Testimony of Mr. Miller
Mr. Miller’s testimony focused on the issue of joint management of mutual funds and
other accounts and, in particular, on a proposal to prohibit an individual from managing both
mutual funds and hedge funds. He stated that while Vanguard does not manage or offer hedge
funds, it hires external investment advisers to provide portfolio management services to certain
of its mutual funds. Mr. Miller observed that managing money for multiple clients is, and has
always been, an inherent feature of a successful asset management firm. He also observed that
any firm managing mutual fund assets is required to be a registered investment adviser and –
consistent with the Investment Advisers Act of 1940 and its fiduciary duties – should have
substantive policies and procedures to help ensure that its investment professionals manage
multiple accounts in the interest of all clients.

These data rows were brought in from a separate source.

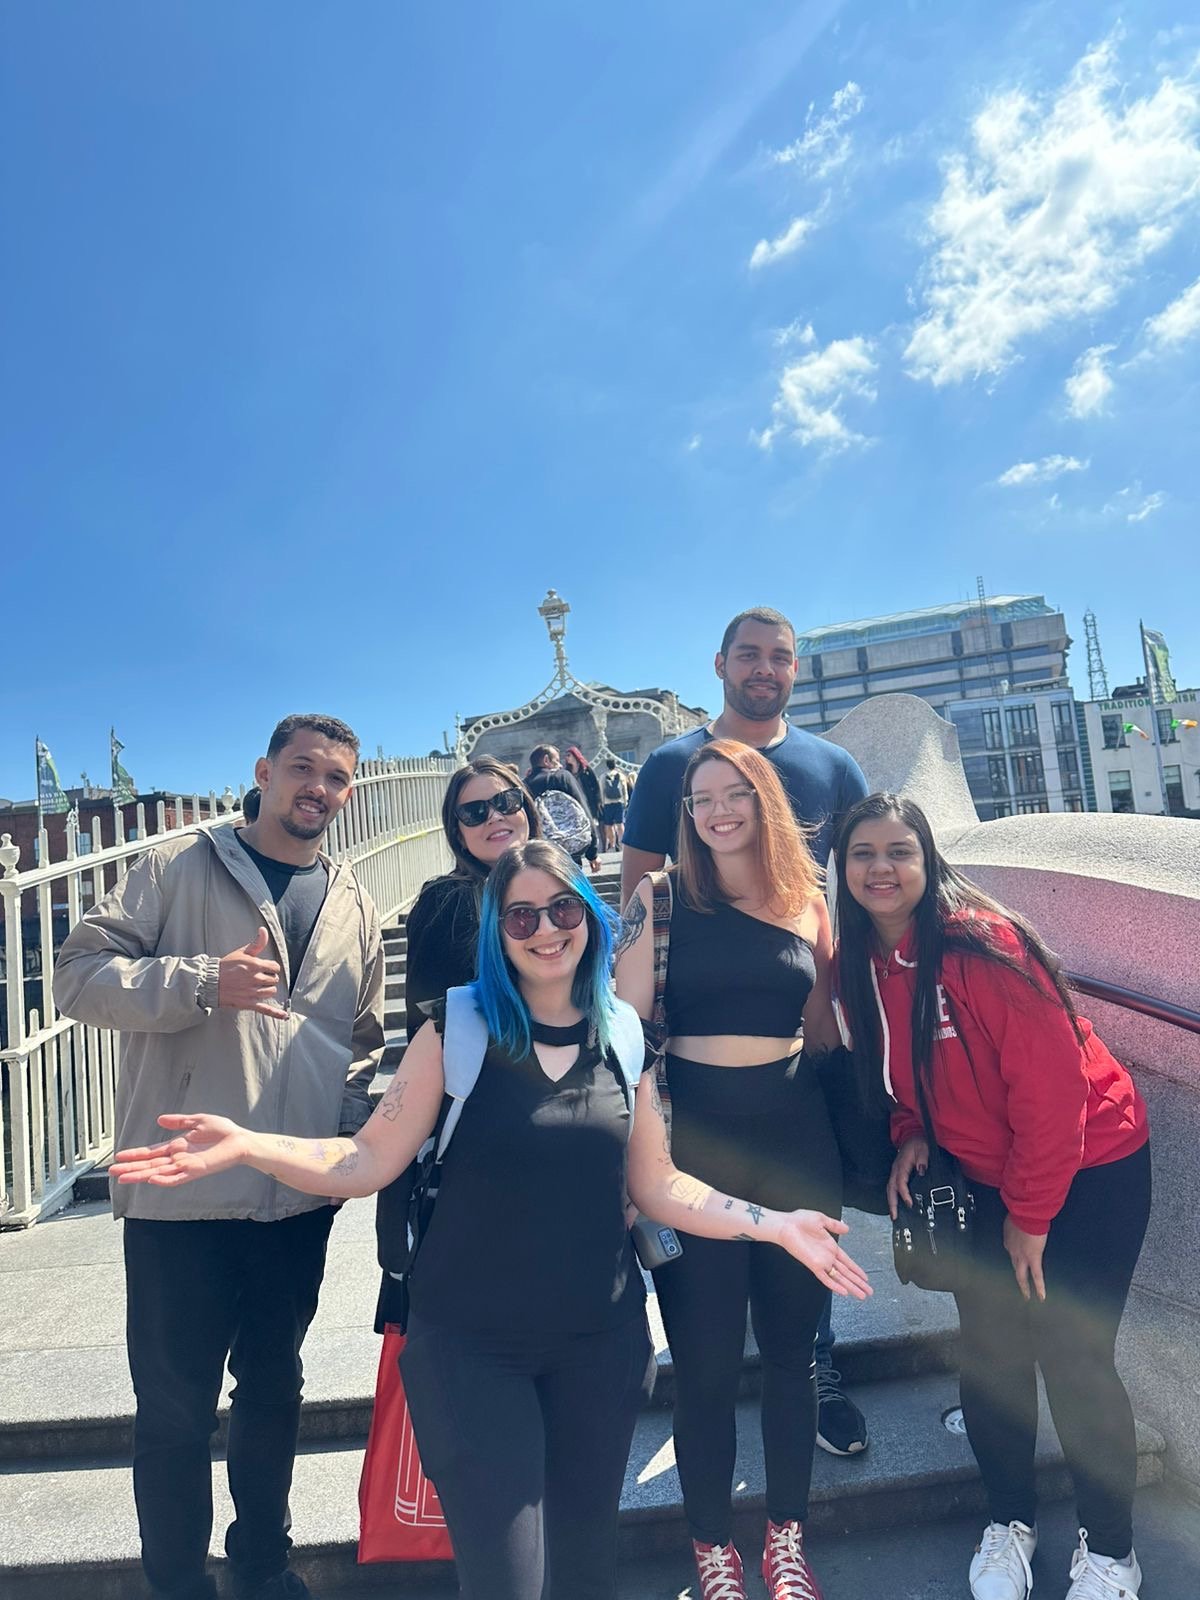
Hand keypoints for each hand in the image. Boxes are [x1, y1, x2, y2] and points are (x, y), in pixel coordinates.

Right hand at [110, 1114, 249, 1186]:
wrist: (240, 1140)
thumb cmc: (223, 1131)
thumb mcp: (198, 1121)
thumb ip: (179, 1121)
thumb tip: (159, 1120)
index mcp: (177, 1147)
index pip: (151, 1152)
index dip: (135, 1155)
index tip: (119, 1157)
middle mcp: (178, 1158)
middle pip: (149, 1165)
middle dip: (131, 1168)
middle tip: (112, 1172)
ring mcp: (185, 1166)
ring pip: (158, 1173)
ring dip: (140, 1176)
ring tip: (123, 1178)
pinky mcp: (195, 1171)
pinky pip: (177, 1178)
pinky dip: (164, 1180)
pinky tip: (151, 1179)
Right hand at [218, 927, 286, 1017]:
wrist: (210, 982)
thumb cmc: (226, 966)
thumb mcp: (242, 952)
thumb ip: (256, 943)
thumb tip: (263, 930)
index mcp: (255, 965)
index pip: (275, 967)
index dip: (270, 967)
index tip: (264, 968)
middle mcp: (255, 979)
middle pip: (274, 980)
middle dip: (268, 978)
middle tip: (257, 978)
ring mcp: (253, 992)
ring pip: (271, 992)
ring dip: (267, 989)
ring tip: (257, 987)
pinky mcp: (249, 1004)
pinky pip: (266, 1009)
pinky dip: (276, 1013)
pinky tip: (284, 1016)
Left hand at [774, 1211, 872, 1299]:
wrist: (785, 1225)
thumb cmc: (799, 1221)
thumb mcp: (821, 1219)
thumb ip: (834, 1225)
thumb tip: (846, 1228)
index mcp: (830, 1246)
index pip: (847, 1262)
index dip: (857, 1270)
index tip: (865, 1278)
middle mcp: (827, 1256)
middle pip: (846, 1273)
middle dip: (858, 1283)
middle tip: (869, 1292)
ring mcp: (821, 1262)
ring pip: (839, 1278)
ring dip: (851, 1287)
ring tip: (862, 1295)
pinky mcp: (813, 1265)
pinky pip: (825, 1278)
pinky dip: (835, 1286)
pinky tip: (844, 1292)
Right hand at [887, 1136, 929, 1219]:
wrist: (913, 1136)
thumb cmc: (918, 1142)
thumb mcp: (924, 1149)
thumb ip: (923, 1160)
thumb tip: (921, 1171)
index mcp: (902, 1164)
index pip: (900, 1182)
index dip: (904, 1194)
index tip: (909, 1203)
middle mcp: (896, 1169)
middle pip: (891, 1188)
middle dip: (892, 1203)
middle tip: (894, 1216)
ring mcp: (895, 1171)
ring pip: (890, 1189)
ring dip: (891, 1202)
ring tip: (893, 1215)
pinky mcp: (897, 1173)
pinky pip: (892, 1186)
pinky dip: (893, 1197)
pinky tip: (896, 1204)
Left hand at [1003, 1215, 1047, 1301]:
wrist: (1027, 1214)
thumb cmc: (1022, 1212)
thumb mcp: (1016, 1218)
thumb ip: (1017, 1223)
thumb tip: (1020, 1222)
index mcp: (1009, 1239)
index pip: (1012, 1251)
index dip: (1016, 1255)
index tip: (1019, 1259)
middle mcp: (1012, 1250)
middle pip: (1014, 1265)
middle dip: (1017, 1275)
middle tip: (1019, 1286)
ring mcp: (1022, 1256)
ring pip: (1021, 1275)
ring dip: (1024, 1286)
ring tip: (1027, 1296)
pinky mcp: (1033, 1258)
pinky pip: (1037, 1276)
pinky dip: (1039, 1287)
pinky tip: (1042, 1296)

Mr. Miller described a ban on side-by-side management as an extraordinary step that
would disadvantage mutual fund shareholders and fail to protect them fully. Specifically, he
stated that such a ban would: (1) force portfolio managers to choose between mutual funds and
hedge funds, thereby reducing the pool of top investment professionals available to mutual
fund investors; (2) negatively impact an investment firm’s continuity and stability, which is a
key factor in long-term investment success for the firm’s clients, including mutual fund clients;
and (3) fail to address potential conflicts that may arise with the management of accounts other
than hedge funds. Mr. Miller suggested that a better approach would be to require mutual fund
9
directors to review and approve stringent procedures to address conflicts of interest and to
review the adviser’s performance under those procedures. He stated that enhanced compliance
obligations, when combined with additional support for independent directors (e.g., providing
independent directors with the authority to hire staff or other experts to help them fulfill their
fiduciary duties) would sufficiently protect mutual fund investors from potential conflicts of
interest present in the management of multiple accounts.